Era domingo, a cidade vazia dormia de ressaca,
Era o dia ideal para se passear bêbado,
Ouvindo na sola dos sapatos as conversas invisíveis
Dos seres anteriores ao raciocínio.
(Infelizmente não chovia)
Era oito de agosto de dois mil e oito,
Me sentia como um inseto contente,
Amante da lâmpada e da ilusão da luz.
Tão bobo alegre,
Acenando para postes que nunca me viram
Ou me esqueceram,
Depositando meu corpo impaciente
No meio-fio de algum subúrbio
Cheio de crianças que me chamam de tio
E me humilham com piadas novinhas em folha.
V
Tenho algumas danças de palavras
Vindas de bocas bem macias,
Ainda assim choro feito uma pedra,
Uma planta, um pássaro apedrejado,
Uma frase dita no calor da inutilidade,
Como toda coerência que se apalpa ao acaso..
Vinde a mim todos aquele que ainda
Se importam com onde pisam
E sabem que neste imenso planeta
Um grãozinho de areia é vizinho do outro.
VI
Dança, filho da puta,
Teu bailado está sincronizado com a atualidade,
Ou será que sou eu, que por não saber dançar,
Critico a facilidade dos teus movimentos?
Dança, filho da puta,
Na pista de dança teus pés
Arranham o corpo trôpego do mundo,
Com malabarismos exibicionistas e propensos a fuga...
Pensa, filho da puta,
Aprende o que é ter raiva
Daquele que quer te recolocar no centro do salão.
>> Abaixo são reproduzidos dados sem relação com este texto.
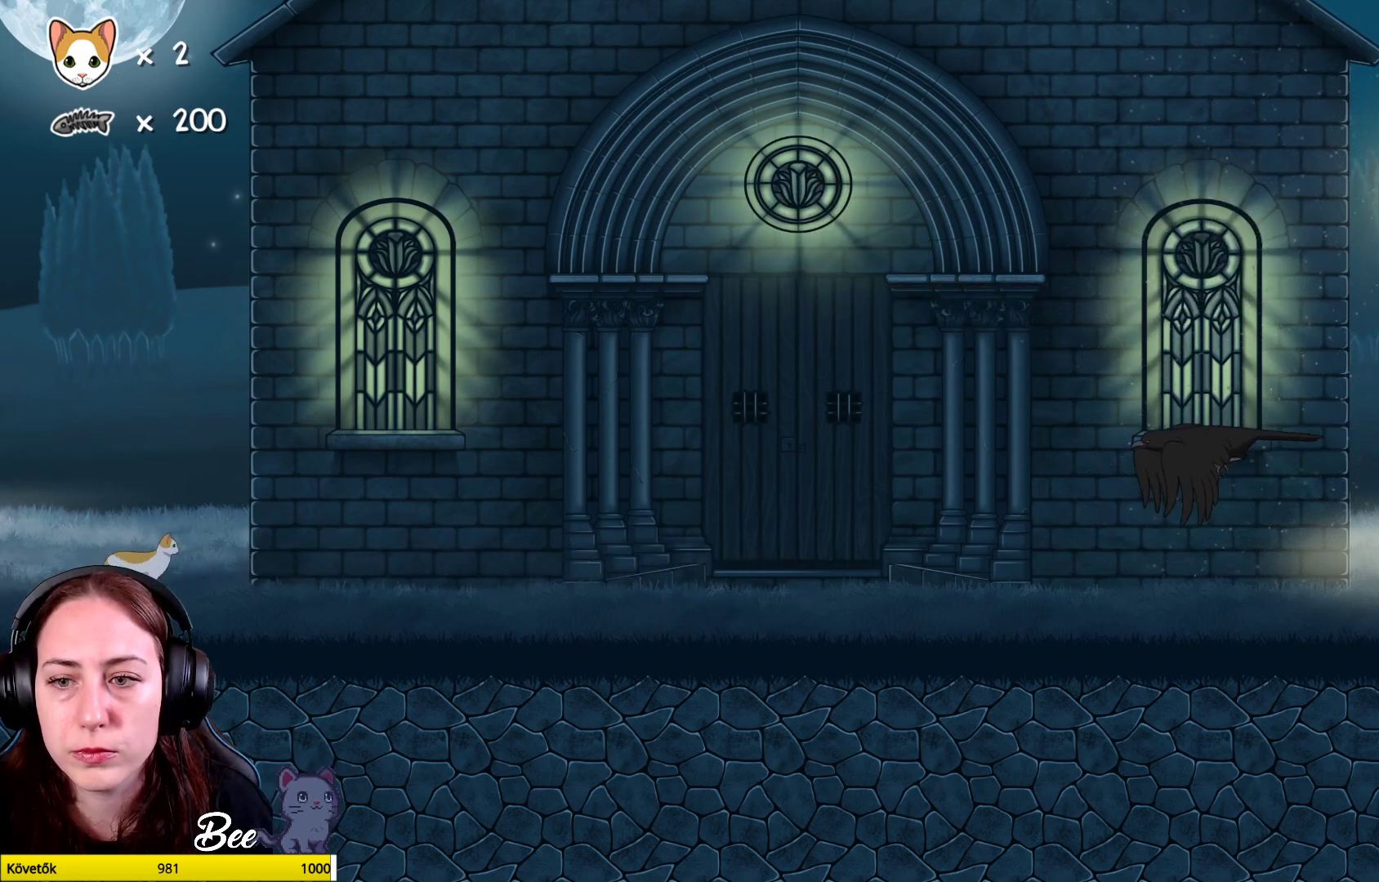
{"buttons": ["A"], "left_stick": "up", "right_stick": "center", "events": [[117, "left_stick", "up"], [300, "left_stick", "center"], [400, "left_stick", "up"], [500, "A", "down"]]}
Você não tem apenas que ir,
Você pode ser uma mula que empaca,
Uma lebre que dispara
Ou um rato que ameaça transmitir doenças.
VII
Os números caminham seguros,
Independente do meu cansaço e pressão alta,
Amanhã me gritam e me empurram,
A caminho de outra seqüência numérica inesgotável.
Aí, tento sorrir,
Às vezes consigo,
Faço as pazes com as flechas do ponteiro,
Mas é só convenção social,
No fundo nos odiamos com
Sincera lentidão primitiva.
VIII
Por favor, imensidão inexplicável,
Deixe-me ser eterno.
Não pode?!
Então ensine-me a esquecer e aprender.
IX
Sei que a poesia é inútil,
Como todo o resto.
Para mim não existe poesia,
Não como mágica ou alegorias.
Conheço desenhos de pontos de interrogações
Que são vôos doidos do pensamento livre,
Conheço minha debilidade perante tudo,
Conheço a pseudo-utilidade do correto, mas cago na grama.
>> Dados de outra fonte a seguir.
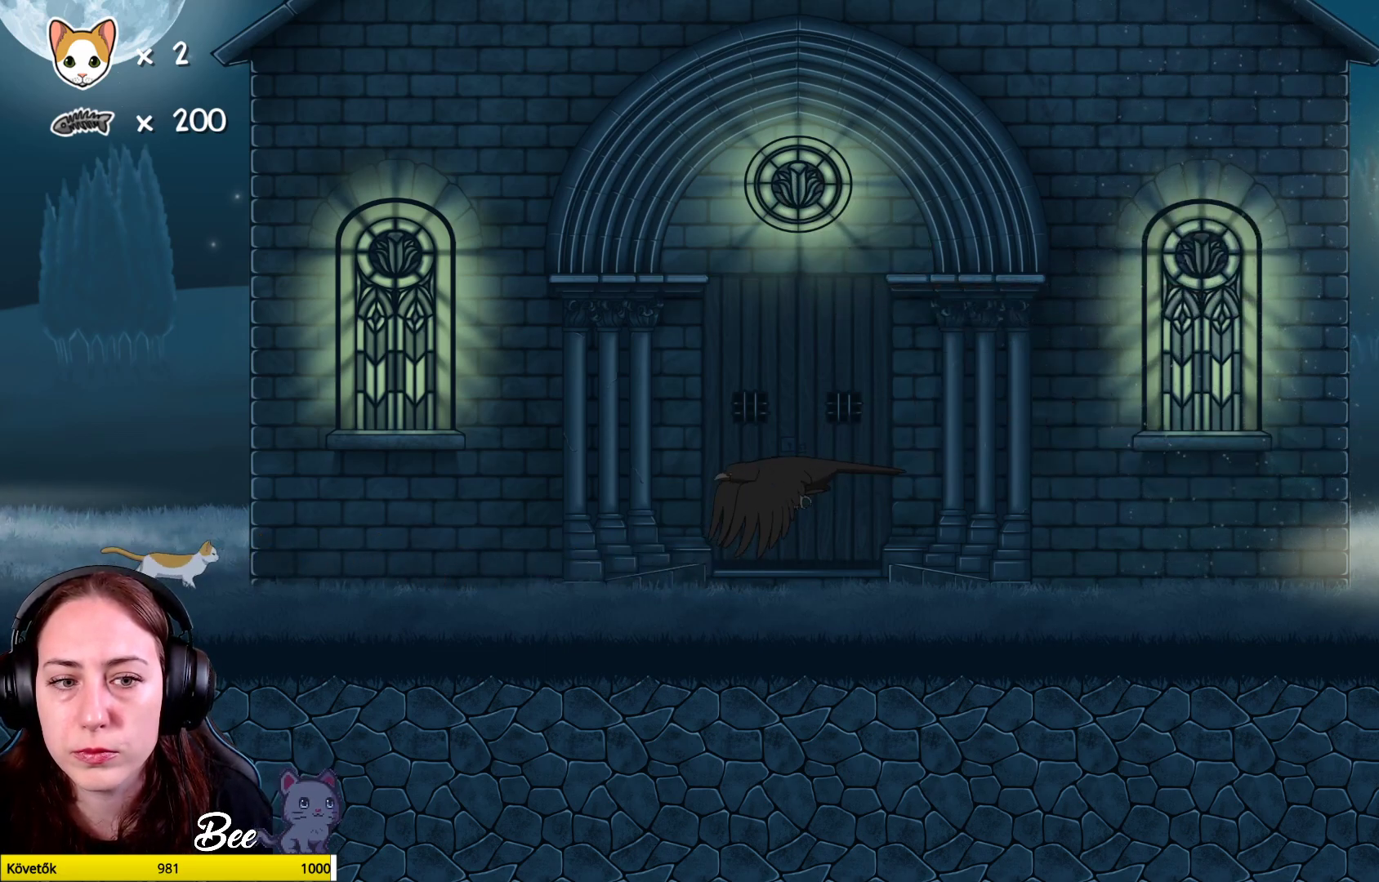
{"buttons": [], "left_stick": "up-right", "right_stick": "center", "events": [[150, "A", "up"], [167, "left_stick", "up-right"], [233, "A", "down"], [367, "A", "up"]]}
Sei que a poesia é inútil,
Como todo o resto...
X
A arte não me quer, embora eu a tenha engolido,
Só eu a tenho, pois a obrigo a minha companhia,
Ela me rejeita, não se entrega a meus pedidos,
Me exclue de sua honra, me ignora, repudia.
Insisto em criar, contrariando as vocações,
Desde criança me iludo com a idéia de ser deus,
Entendi que não tenho marvilhosas realizações,
Mas teimo em derramar os tantos devaneios meus.